Adam C Shaw1, Louise Izatt1, Anjana Kulkarni1, Deborah M Ruddy1, Nayanta Sodha2, Vishakha Tripathi1, Michael Green3, Gail Norbury1.

1 – Genetics Service, Guy’s & St Thomas’ Hospitals, London. 2 – Molecular Genetics, Viapath, London. 3 – Histopathology, Viapath, London.

Aim

We established a monthly hereditary bowel cancer multidisciplinary meeting (MDM) in 2010 with input from Clinical Genetics, Histopathology & Molecular Genetics. All individuals undergoing testing for hereditary bowel cancer are discussed to decide testing strategy, interpret results and provide surveillance recommendations for relatives. Summary reports are issued. The MDM was instituted to improve governance, but has also provided a valuable dataset for audit and service development.

Method

The dataset was used to model the cost of different testing algorithms. The proportion of Amsterdam and Bethesda positive families in which a pathogenic MMR mutation was ultimately identified allowed comparison of strategies, including MMR gene sequencing as an initial test.

Results

Over 1100 families have been assessed.  Of the 208 families meeting Amsterdam criteria, 12% were found to have a MMR gene mutation compared to 4% meeting Bethesda criteria.
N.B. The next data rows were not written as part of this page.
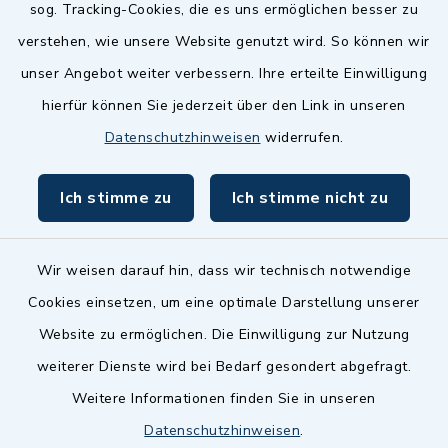
sog. Tracking-Cookies, die es uns ermöglichen besser zu
Landkreis Fürth
verstehen, wie unsere Website genutzt wird. So können wir
Zenngrund Allianz
unser Angebot weiter verbessern. Ihre erteilte Einwilligung
hierfür können Sie jederzeit über den Link in unseren
Dillenberggruppe
Datenschutzhinweisen
widerrufen.
BayernPortal
Ich stimme zu
Ich stimme nicht zu
inixmedia GmbH
Wir weisen darauf hin, dass wir technisch notwendige
Cookies einsetzen, um eine optimale Darstellung unserer
Website zu ermöglichen. Die Einwilligung zur Nutzung
Kontakt
weiterer Dienste wird bei Bedarf gesondert abgefragt.
Weitere Informationen finden Sie in unseren
Barrierefreiheit
Datenschutzhinweisen
.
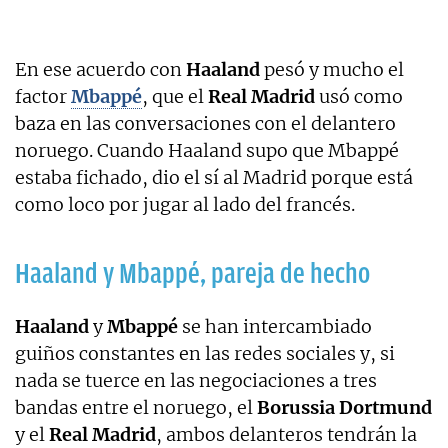
En ese acuerdo con
Haaland
pesó y mucho el
factor
Mbappé
, que el
Real Madrid
usó como
baza en las conversaciones con el delantero
noruego. Cuando Haaland supo que Mbappé
estaba fichado, dio el sí al Madrid porque está
como loco por jugar al lado del francés.
Haaland y Mbappé, pareja de hecho
Haaland
y
Mbappé
se han intercambiado
guiños constantes en las redes sociales y, si
nada se tuerce en las negociaciones a tres
bandas entre el noruego, el
Borussia Dortmund
y el
Real Madrid
, ambos delanteros tendrán la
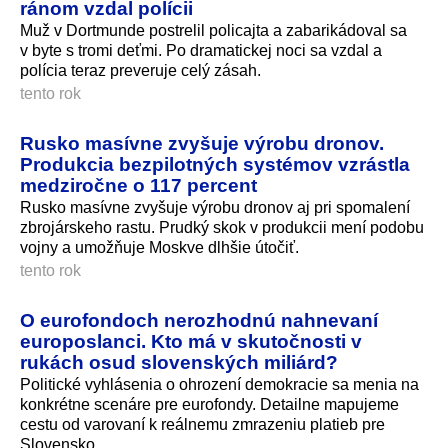
ránom vzdal polícii
Muž v Dortmunde postrelil policajta a zabarikádoval sa
v byte s tromi deťmi. Po dramatickej noci sa vzdal a
polícia teraz preveruje celý zásah.
tento rok
Rusko masívne zvyšuje výrobu dronov.
Produkcia bezpilotných systémov vzrástla
medziročne o 117 percent
Rusko masívne zvyšuje výrobu dronov aj pri spomalení
zbrojárskeho rastu. Prudký skok v produkcii mení podobu
vojny a umožňuje Moskve dlhšie útočiť.
tento rok
O eurofondoch nerozhodnú nahnevaní
europoslanci. Kto má v skutočnosti v
rukách osud slovenských miliárd?
Politické vyhlásenia o ohrození demokracie sa menia na
konkrétne scenáre pre eurofondy. Detailne mapujeme
cestu od varovaní k reálnemu zmrazeniu platieb pre
Slovensko.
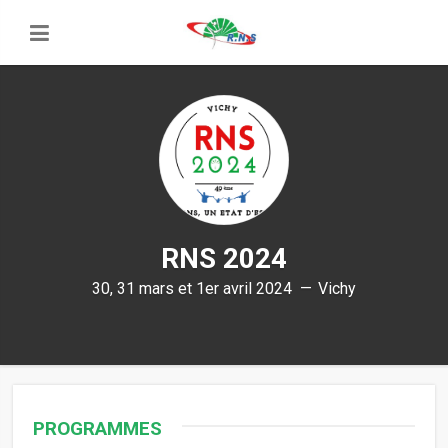
RNS 2024
30, 31 mars et 1er avril 2024
Vichy
PROGRAMMES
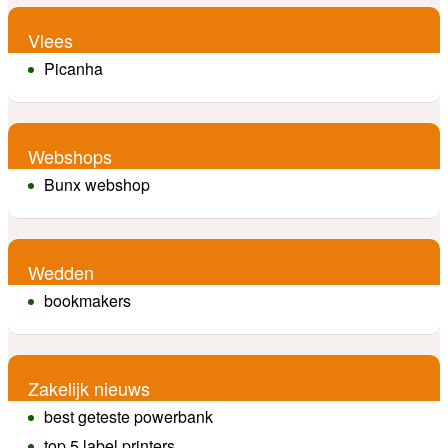
Vlees
Picanha
Webshops
Bunx webshop
Wedden
bookmakers
Zakelijk nieuws
best geteste powerbank
top 5 label printers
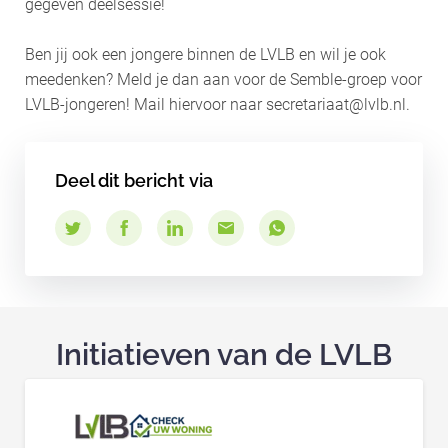
gegeven deelsessie!
Ben jij ook een jongere binnen de LVLB en wil je ook
meedenken? Meld je dan aan voor de Semble-groep voor
LVLB-jongeren! Mail hiervoor naar secretariaat@lvlb.nl.
Deel dit bericht via
Initiatieven van de LVLB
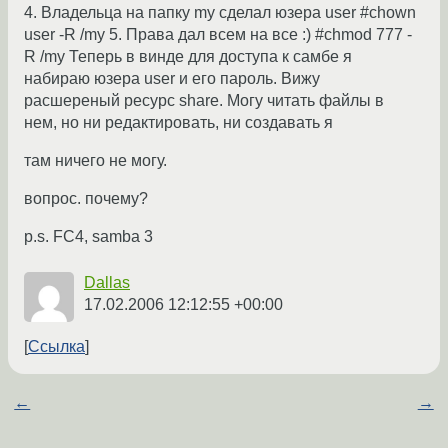
4. Владельца на папку my сделал юзера user #chown
user -R /my 5. Права дал всем на все :) #chmod 777 -
R /my Теперь в винде для доступа к самбе я
набираю юзера user и его пароль. Вижу
расшереный ресурс share. Могу читать файлы в
нем, но ни редактировать, ни создавать я
там ничего не могу.
вопрос. почему?
p.s. FC4, samba 3
Dallas
17.02.2006 12:12:55 +00:00
Ссылка
←
→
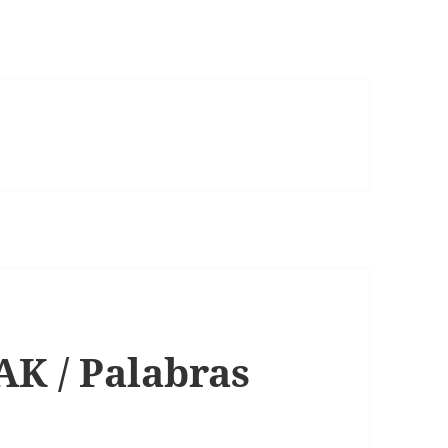
 / Palabras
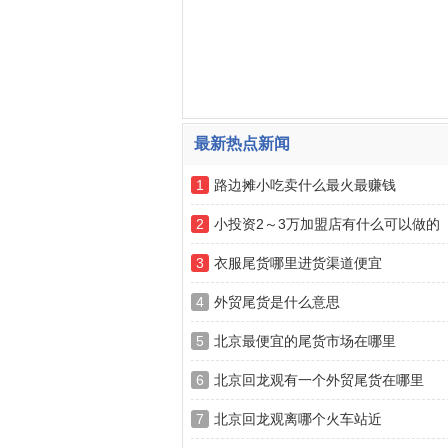
最新热点新闻
1
路边摊小吃卖什么最火最赚钱
2
小投资2～3万加盟店有什么可以做的
3
衣服尾货哪里进货渠道便宜
4
外贸尾货是什么意思
5
北京最便宜的尾货市场在哪里
6
北京回龙观有一个外贸尾货在哪里
7
北京回龙观离哪个火车站近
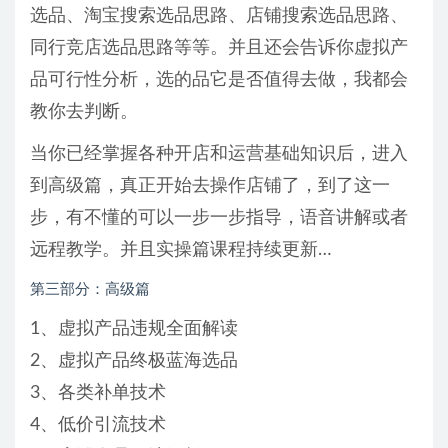
选品、淘宝搜索选品思路、店铺搜索选品思路、
同行竞店选品思路等等。并且还会告诉你虚拟产
品可行性分析，选的品它是否值得去做，我都会
教你去判断。
当你已经掌握各种开店和运营基础知识后，进入
到高级篇，真正开始去操作店铺了，到了这一
步，有不懂的可以一步一步指导，语音讲解或者
远程教学。并且实操篇课程持续更新…
第三部分：高级篇
1、虚拟产品违规全面解读
2、虚拟产品终极蓝海选品
3、各类补单技术
4、低价引流技术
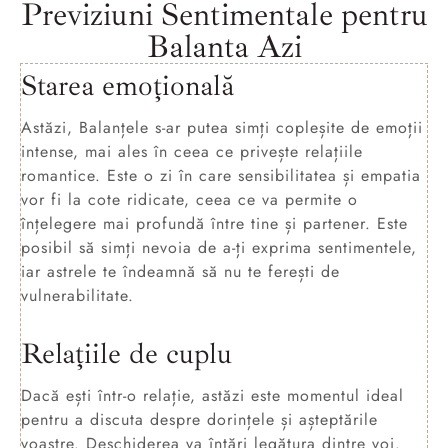
Previziuni Sentimentale pentru
Balanta Azi
Starea emoțională
Astăzi, Balanțele s-ar putea simți copleșite de emoții
intense, mai ales în ceea ce privește relațiile
romantice. Este o zi în care sensibilitatea și empatia
vor fi la cote ridicate, ceea ce va permite o
înțelegere mai profundă între tine și partener. Este
posibil să simți nevoia de a-ți exprima sentimentele,
iar astrele te îndeamnă să nu te ferești de
vulnerabilitate.
Relațiile de cuplu
Dacă ești într-o relație, astăzi este momentul ideal
pentru a discuta despre dorințele și așteptările
voastre. Deschiderea va întări legătura dintre voi.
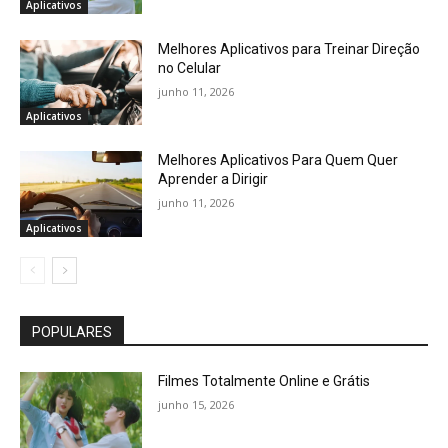
Aplicativos
Melhores Aplicativos para Treinar Direção
no Celular
junho 11, 2026
Aplicativos
Melhores Aplicativos Para Quem Quer
Aprender a Dirigir
junho 11, 2026
Aplicativos
POPULARES
Filmes Totalmente Online e Grátis
junho 15, 2026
Modelling shows that for Amsterdam positive families, performing MMR gene analysis before tumour tests would cost around €1080 per family compared with €450 in converse.

Conclusion

For families meeting Amsterdam criteria, the excess cost of performing MMR gene analysis as the initial test may be justified by savings in time and administration. The MDM approach promotes consistent practice and facilitates audit and service development.